CCG-1423-derived compounds reduce global RNA synthesis and inhibit transcriptional responses (ChIP-seq)

Myocardin-related transcription factors (MRTFs) are coactivators of serum response factor (SRF), and thereby regulate cytoskeletal gene expression in response to actin dynamics. MRTFs have also been implicated in heat shock protein (hsp) transcription in fly ovaries, but the mechanisms remain unclear. Here we demonstrate that in mammalian cells, MRTFs are dispensable for hsp gene induction.

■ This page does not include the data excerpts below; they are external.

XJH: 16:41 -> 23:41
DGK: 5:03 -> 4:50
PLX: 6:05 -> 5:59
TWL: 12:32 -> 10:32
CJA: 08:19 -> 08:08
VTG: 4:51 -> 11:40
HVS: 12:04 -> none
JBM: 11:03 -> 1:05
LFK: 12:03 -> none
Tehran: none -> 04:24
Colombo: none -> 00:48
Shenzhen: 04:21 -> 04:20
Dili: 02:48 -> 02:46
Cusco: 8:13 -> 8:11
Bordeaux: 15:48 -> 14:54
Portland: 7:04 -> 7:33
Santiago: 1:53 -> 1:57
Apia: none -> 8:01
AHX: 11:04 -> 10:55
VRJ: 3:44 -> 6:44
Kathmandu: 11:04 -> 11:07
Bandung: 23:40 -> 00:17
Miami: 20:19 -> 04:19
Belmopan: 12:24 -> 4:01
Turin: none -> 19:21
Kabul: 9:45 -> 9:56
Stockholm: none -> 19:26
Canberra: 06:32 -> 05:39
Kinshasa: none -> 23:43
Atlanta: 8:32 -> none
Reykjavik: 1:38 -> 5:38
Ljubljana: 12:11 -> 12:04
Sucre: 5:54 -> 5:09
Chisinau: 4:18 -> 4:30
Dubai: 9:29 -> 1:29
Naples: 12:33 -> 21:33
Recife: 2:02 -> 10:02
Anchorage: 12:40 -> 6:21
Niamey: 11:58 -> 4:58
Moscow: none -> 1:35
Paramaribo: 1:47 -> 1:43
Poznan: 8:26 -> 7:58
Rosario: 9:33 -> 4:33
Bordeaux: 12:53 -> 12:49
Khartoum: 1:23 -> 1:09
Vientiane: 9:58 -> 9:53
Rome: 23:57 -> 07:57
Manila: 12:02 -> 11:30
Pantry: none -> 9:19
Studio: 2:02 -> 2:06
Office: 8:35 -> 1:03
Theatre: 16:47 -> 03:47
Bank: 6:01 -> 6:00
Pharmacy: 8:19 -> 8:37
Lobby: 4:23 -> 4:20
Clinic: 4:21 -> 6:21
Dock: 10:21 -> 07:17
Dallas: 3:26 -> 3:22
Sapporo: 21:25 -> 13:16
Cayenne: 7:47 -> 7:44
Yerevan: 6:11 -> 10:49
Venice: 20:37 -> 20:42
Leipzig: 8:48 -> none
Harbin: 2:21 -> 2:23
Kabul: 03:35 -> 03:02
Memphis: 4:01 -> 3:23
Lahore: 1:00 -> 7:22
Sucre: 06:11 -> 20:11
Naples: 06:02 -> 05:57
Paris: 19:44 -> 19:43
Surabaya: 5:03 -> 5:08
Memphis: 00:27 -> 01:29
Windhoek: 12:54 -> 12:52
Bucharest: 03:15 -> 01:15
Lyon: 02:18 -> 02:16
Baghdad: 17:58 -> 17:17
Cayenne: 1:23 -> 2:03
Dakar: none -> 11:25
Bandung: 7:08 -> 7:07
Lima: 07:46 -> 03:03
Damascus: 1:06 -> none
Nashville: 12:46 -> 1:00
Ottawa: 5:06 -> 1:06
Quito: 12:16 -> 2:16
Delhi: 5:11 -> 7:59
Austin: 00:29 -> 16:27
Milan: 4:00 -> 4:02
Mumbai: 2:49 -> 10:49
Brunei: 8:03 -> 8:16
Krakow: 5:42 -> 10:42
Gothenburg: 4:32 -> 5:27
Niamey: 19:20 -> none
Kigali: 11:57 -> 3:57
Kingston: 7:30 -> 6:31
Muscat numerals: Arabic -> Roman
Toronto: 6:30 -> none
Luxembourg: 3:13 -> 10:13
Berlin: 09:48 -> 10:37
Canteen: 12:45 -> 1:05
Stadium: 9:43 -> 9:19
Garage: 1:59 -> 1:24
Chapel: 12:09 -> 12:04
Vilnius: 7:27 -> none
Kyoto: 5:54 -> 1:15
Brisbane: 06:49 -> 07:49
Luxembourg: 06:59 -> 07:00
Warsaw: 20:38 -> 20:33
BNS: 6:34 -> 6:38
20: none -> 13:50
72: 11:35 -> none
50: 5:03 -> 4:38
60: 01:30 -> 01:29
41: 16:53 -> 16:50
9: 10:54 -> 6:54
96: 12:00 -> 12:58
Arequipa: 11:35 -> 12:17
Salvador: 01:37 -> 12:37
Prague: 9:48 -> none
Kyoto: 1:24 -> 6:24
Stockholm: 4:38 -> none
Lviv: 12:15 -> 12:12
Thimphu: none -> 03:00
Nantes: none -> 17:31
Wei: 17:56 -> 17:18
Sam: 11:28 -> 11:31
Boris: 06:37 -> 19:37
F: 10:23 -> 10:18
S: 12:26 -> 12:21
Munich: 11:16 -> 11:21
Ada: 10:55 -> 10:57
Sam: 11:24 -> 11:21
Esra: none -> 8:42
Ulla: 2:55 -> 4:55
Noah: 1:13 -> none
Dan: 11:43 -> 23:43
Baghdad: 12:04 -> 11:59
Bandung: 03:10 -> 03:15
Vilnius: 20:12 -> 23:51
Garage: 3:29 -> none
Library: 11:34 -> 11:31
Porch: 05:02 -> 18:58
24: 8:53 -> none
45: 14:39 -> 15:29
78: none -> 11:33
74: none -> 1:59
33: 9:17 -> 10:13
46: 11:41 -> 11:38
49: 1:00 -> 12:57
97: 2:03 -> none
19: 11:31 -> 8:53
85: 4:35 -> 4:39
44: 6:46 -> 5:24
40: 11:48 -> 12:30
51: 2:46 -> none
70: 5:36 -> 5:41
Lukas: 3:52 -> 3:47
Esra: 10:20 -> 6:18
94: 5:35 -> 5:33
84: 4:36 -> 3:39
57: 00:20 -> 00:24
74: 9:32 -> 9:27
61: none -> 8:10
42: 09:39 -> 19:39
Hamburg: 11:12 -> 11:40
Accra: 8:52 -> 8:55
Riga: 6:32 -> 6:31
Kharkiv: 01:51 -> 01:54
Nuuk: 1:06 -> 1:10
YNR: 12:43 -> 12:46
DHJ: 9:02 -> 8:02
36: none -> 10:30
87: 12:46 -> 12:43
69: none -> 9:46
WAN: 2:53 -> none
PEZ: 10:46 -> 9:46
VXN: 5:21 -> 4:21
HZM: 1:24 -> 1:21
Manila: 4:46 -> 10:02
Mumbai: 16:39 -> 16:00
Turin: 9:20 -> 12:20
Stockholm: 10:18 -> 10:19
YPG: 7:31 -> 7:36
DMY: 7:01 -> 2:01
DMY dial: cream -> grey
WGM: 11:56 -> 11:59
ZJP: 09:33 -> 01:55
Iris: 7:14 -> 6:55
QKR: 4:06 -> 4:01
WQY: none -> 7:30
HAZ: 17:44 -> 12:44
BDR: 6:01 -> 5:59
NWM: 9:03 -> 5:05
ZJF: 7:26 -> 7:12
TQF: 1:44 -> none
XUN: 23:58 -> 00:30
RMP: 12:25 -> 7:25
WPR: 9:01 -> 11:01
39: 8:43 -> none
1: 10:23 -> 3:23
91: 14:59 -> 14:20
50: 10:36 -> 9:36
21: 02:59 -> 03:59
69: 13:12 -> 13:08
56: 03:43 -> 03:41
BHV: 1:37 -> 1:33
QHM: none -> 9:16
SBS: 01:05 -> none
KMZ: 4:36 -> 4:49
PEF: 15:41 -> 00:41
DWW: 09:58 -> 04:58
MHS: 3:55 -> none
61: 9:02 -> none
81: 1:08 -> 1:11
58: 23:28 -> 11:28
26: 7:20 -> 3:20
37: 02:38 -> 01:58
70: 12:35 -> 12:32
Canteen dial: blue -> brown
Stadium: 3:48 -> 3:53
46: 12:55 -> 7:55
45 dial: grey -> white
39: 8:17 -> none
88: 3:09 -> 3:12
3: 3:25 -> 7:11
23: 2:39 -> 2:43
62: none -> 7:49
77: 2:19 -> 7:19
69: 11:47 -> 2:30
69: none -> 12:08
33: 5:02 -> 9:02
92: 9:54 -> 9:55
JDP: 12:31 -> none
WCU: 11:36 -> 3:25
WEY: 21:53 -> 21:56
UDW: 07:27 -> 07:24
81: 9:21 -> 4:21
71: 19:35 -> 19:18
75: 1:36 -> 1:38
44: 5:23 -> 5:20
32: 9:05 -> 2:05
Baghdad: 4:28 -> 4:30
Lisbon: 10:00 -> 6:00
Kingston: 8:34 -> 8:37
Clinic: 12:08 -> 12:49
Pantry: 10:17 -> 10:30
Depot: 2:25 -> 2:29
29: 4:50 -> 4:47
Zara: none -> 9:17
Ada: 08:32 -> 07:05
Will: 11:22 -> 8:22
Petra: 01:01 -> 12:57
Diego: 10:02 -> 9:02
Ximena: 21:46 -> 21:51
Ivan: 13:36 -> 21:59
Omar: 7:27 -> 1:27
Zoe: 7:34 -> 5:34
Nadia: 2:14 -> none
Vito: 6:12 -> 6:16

However, the widely used small molecule inhibitors of MRTF/SRF transcription pathway, derived from CCG-1423, efficiently inhibit hsp gene transcription in both fly and mammalian cells also in absence of MRTFs. Quantifying RNA synthesis and RNA polymerase distribution demonstrates that CCG-1423-derived compounds have a genome-wide effect on transcription. Indeed, tracking nascent transcription at nucleotide resolution reveals that CCG-1423-derived compounds reduce RNA polymerase II elongation, and severely dampen the transcriptional response to heat shock. The effects of CCG-1423-derived compounds therefore extend beyond the MRTF/SRF pathway into nascent transcription, opening novel opportunities for their use in transcription research. Chromatin immunoprecipitationfollowed by deep sequencing (ChIP-seq) in NIH3T3 cells of Pol II phosphorylated at serine 5 (Pol II S5P) and MAL (AC-74), and Pol II phosphorylated at serine 5 (Pol II S5P) in S2R+ cells culture. Drug treatment was done for allocated timepoints (10 mins with the inhibitors at NH condition) followed by heat shock for 20 mins either in 37°C waterbath (S2R+ cells) or 42°C waterbath (NIH 3T3 cells). Normal mouse IgG was used as negative control.